Enhanced rhamnolipid production of Pseudomonas aeruginosa SG by increasing copy number of rhlAB genes with modified promoter

Abstract

Rhamnolipid is a potent natural biosurfactant for industrial and environmental applications such as enhanced oil recovery, bioremediation, and biodegradation. The complex regulation network of key genes involved in the biosynthesis of rhamnolipid in Pseudomonas aeruginosa represents a challenge to the industrial production of rhamnolipid.
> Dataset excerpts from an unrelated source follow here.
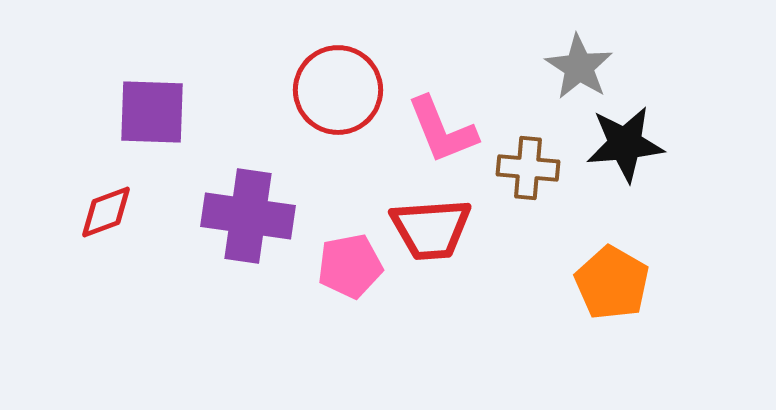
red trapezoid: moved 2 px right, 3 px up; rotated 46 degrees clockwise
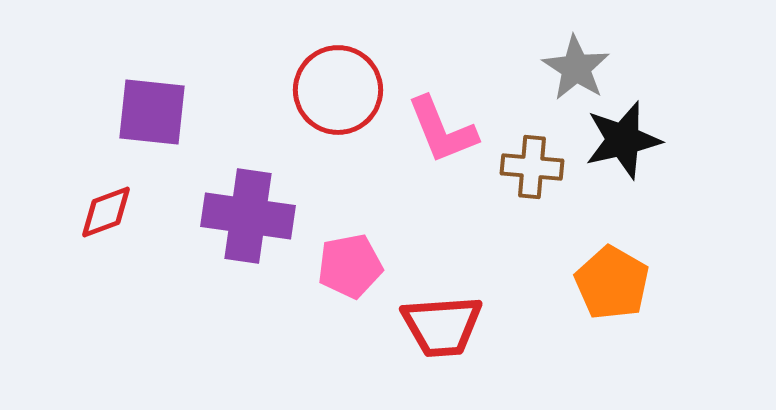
gray star: moved 3 px left, 1 px down
purple square: rotated 4 degrees clockwise
black star: moved 2 px left, 4 px up; rotated 8 degrees counterclockwise
brown cross: moved 4 px right, 1 px up
red trapezoid: moved 11 px right, 97 px down
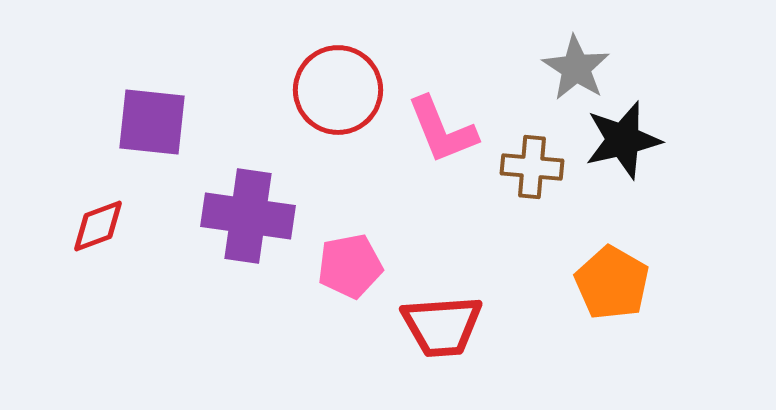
purple square: moved 10 px down
red diamond: moved 8 px left, 14 px down
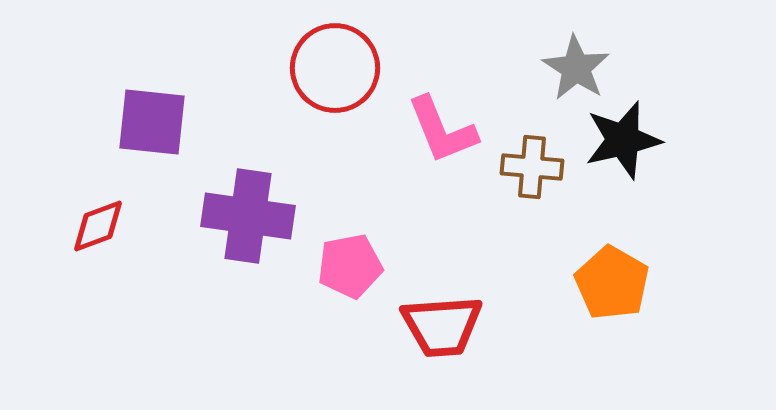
red circle: moved 3 px left, 22 px up
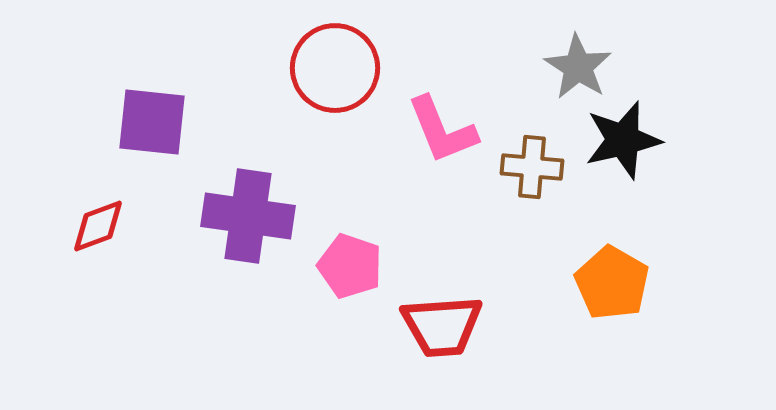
gray star: moved 2 px right, 1 px up
pink pentagon: rotated 30 degrees clockwise
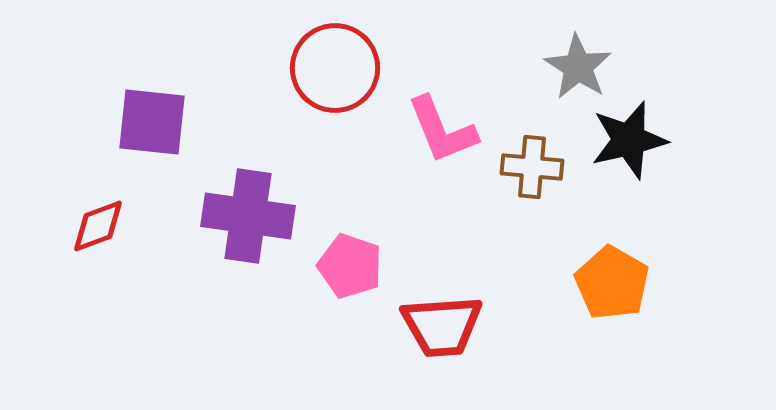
black star: moved 6 px right
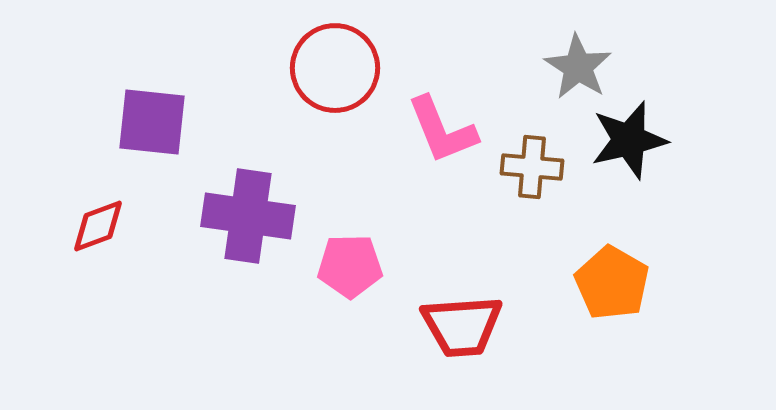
pink pentagon: rotated 20 degrees counterclockwise
red trapezoid: moved 20 px right
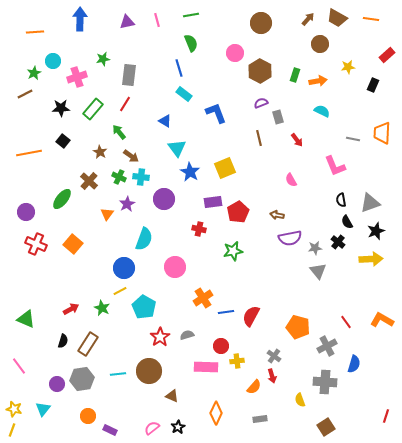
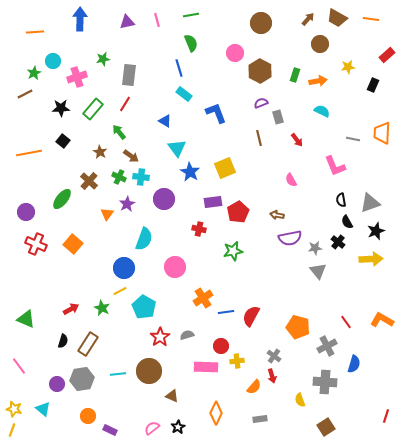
cyan triangle at (43, 409): rotated 28 degrees counterclockwise
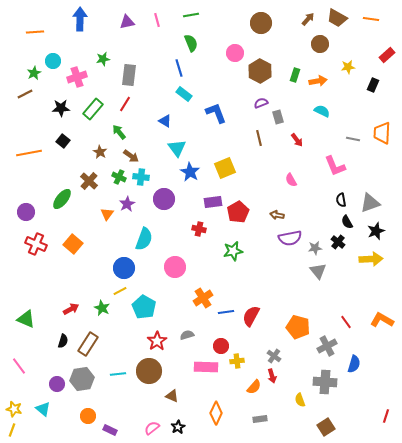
red star at (160, 337): moved 3 px left, 4 px down
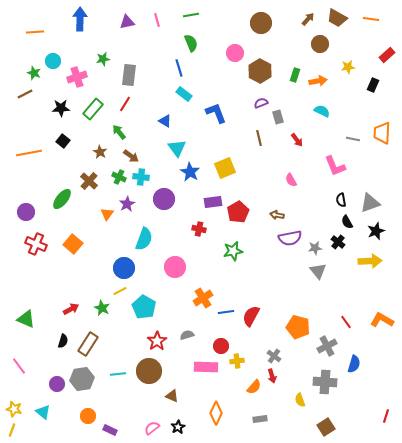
green star at (34, 73): rotated 24 degrees counterclockwise
yellow arrow at (371, 259): moved 1 px left, 2 px down
cyan triangle at (43, 409): moved 3 px down
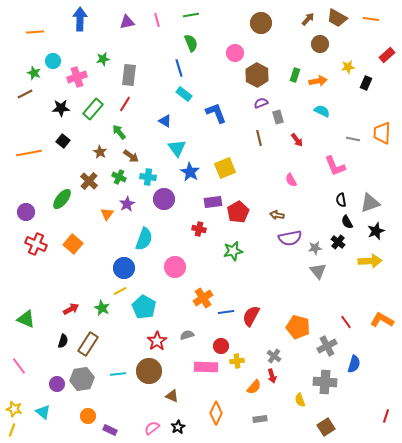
brown hexagon at (260, 71): moved 3 px left, 4 px down
black rectangle at (373, 85): moved 7 px left, 2 px up
cyan cross at (141, 177): moved 7 px right
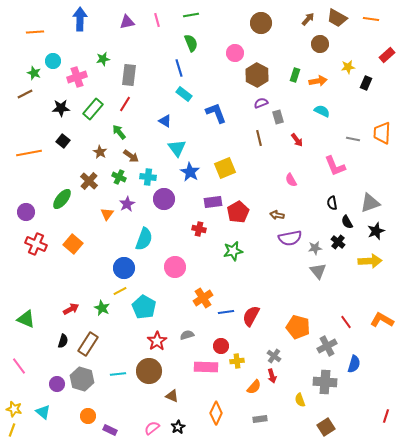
black semicircle at (341, 200): moved 9 px left, 3 px down
gray hexagon at (82, 379): rotated 25 degrees clockwise
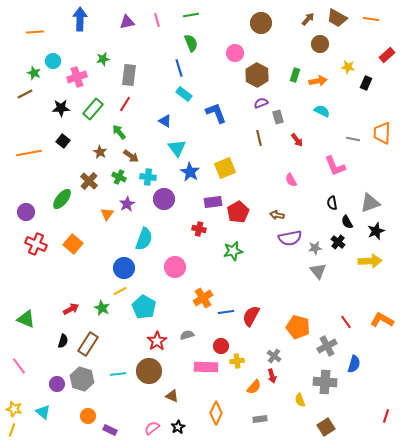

In this study, rhlAB genes with native promoter were cloned from P. aeruginosa SG and inserted into plasmid pBBR1MCS-5 to construct recombinant plasmid pBBRPrhlAB. And rhlAB genes fused with the strong promoter of oprL gene from P. aeruginosa SG were used to construct recombinant plasmid pBBRPoprAB. Two recombinant plasmids were transformed to strain SG to construct the engineered strains PrhlAB and PoprAB. Both strains PrhlAB and PoprAB have higher yield of rhamnolipid than wild strain SG under both aerobic and anaerobic conditions. Increasing the copy number of rhlAB genes with indigenous strong promoter of oprL gene, engineered strain PoprAB has the highest yield of rhamnolipid (1.83-fold of strain SG and 1.19-fold of strain PrhlAB) under aerobic conditions. It is more efficient, economic and commercially feasible to use the engineered strain PoprAB for rhamnolipid production. Using the promoter of oprL gene to enhance production of other desirable product in P. aeruginosa may also be feasible.